:: Instructions for the task ::
Please retype all the records below exactly as they read.

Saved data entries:

☆ ☆ ☆ ☆ ☆ ☆ ☆

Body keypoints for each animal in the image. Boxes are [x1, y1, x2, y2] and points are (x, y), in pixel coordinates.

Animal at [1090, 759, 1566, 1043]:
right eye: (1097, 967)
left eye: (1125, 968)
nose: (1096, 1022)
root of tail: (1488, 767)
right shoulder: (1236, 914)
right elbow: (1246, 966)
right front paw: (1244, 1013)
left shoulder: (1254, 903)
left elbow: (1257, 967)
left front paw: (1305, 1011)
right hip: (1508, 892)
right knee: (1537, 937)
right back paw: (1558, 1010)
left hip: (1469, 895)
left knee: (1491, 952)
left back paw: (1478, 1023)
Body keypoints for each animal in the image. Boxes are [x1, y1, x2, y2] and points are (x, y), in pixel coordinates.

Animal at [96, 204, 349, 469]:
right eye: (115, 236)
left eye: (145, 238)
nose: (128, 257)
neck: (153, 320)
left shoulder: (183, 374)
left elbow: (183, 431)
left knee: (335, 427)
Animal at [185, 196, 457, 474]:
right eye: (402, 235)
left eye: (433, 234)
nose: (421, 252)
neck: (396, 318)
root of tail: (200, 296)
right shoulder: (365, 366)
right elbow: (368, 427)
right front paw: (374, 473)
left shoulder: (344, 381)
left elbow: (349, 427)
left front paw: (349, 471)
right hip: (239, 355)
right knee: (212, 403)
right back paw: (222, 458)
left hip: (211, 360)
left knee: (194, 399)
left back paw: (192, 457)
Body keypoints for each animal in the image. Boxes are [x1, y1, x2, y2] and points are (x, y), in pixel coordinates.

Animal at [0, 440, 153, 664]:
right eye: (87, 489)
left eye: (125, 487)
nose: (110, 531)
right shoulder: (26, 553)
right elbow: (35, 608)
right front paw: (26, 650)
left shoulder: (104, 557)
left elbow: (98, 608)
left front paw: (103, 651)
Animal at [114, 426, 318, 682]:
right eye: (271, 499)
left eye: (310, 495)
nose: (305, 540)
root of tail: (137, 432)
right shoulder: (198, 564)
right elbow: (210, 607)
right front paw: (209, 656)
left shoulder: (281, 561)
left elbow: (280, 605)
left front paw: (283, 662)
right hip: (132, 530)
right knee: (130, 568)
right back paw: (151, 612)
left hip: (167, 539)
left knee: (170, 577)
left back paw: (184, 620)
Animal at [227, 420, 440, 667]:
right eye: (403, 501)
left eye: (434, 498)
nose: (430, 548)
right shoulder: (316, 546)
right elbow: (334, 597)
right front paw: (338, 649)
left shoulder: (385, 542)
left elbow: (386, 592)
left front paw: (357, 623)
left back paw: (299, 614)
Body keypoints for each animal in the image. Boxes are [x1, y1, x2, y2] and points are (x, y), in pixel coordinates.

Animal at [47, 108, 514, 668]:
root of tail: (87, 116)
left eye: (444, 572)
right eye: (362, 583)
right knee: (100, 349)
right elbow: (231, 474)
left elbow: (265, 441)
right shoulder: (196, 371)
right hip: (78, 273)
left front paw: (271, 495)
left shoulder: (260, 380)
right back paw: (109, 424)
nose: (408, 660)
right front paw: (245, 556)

☆ ☆ ☆ ☆ ☆ ☆ ☆

:: Answer ::
Body keypoints for each animal in the image. Boxes are [x1, y1, x2, y2] and points are (x, y), in pixel coordinates.

Animal at [1090, 759, 1566, 1043]:
right eye: (1097, 967)
left eye: (1125, 968)
nose: (1096, 1022)
root of tail: (1488, 767)
right shoulder: (1236, 914)
right elbow: (1246, 966)
right front paw: (1244, 1013)
left shoulder: (1254, 903)
left elbow: (1257, 967)
left front paw: (1305, 1011)
right hip: (1508, 892)
right knee: (1537, 937)
right back paw: (1558, 1010)
left hip: (1469, 895)
left knee: (1491, 952)
left back paw: (1478, 1023)
Body keypoints for each animal in the image. Boxes are [x1, y1, x2, y2] and points are (x, y), in pixel coordinates.

Animal at [96, 204, 349, 469]:
right eye: (115, 236)
left eye: (145, 238)
nose: (128, 257)
neck: (153, 320)
left shoulder: (183, 374)
left elbow: (183, 431)
left knee: (335, 427)
Animal at [185, 196, 457, 474]:
right eye: (402, 235)
left eye: (433, 234)
nose: (421, 252)
neck: (396, 318)
root of tail: (200, 296)
right shoulder: (365, 366)
right elbow: (368, 427)
right front paw: (374, 473)
left shoulder: (344, 381)
left elbow: (349, 427)
left front paw: (349, 471)
right hip: (239, 355)
right knee: (212, 403)
right back paw: (222, 458)
left hip: (211, 360)
left knee: (194, 399)
left back paw: (192, 457)
Body keypoints for each animal in the image. Boxes are [x1, y1, x2, y2] and points are (x, y), in pixel coordinates.

Animal at [0, 440, 153, 664]:
right eye: (87, 489)
left eye: (125, 487)
nose: (110, 531)
right shoulder: (26, 553)
right elbow: (35, 608)
right front paw: (26, 650)
left shoulder: (104, 557)
left elbow: (98, 608)
left front paw: (103, 651)
Animal at [114, 426, 318, 682]:
right eye: (271, 499)
left eye: (310, 495)
nose: (305, 540)
root of tail: (137, 432)
right shoulder: (198, 564)
right elbow: (210, 607)
right front paw: (209, 656)
left shoulder: (281, 561)
left elbow: (280, 605)
left front paw: (283, 662)
right hip: (132, 530)
right knee: (130, 568)
right back paw: (151, 612)
left hip: (167, 539)
left knee: (170, 577)
left back paw: (184, 620)
Animal at [227, 420, 440, 667]:
right eye: (403, 501)
left eye: (434, 498)
nose: (430, 548)
right shoulder: (316, 546)
right elbow: (334, 597)
right front paw: (338, 649)
left shoulder: (385, 542)
left elbow: (386, 592)
left front paw: (357, 623)
left back paw: (299, 614)
Body keypoints for each animal in the image. Boxes are [x1, y1, x2, y2] and points are (x, y), in pixel coordinates.

Animal at [47, 108, 514, 668]:
root of tail: (87, 116)
left eye: (444, 572)
right eye: (362, 583)
right knee: (100, 349)
right elbow: (231, 474)
left elbow: (265, 441)
right shoulder: (196, 371)
right hip: (78, 273)
left front paw: (271, 495)
left shoulder: (260, 380)
right back paw: (109, 424)
nose: (408, 660)
right front paw: (245, 556)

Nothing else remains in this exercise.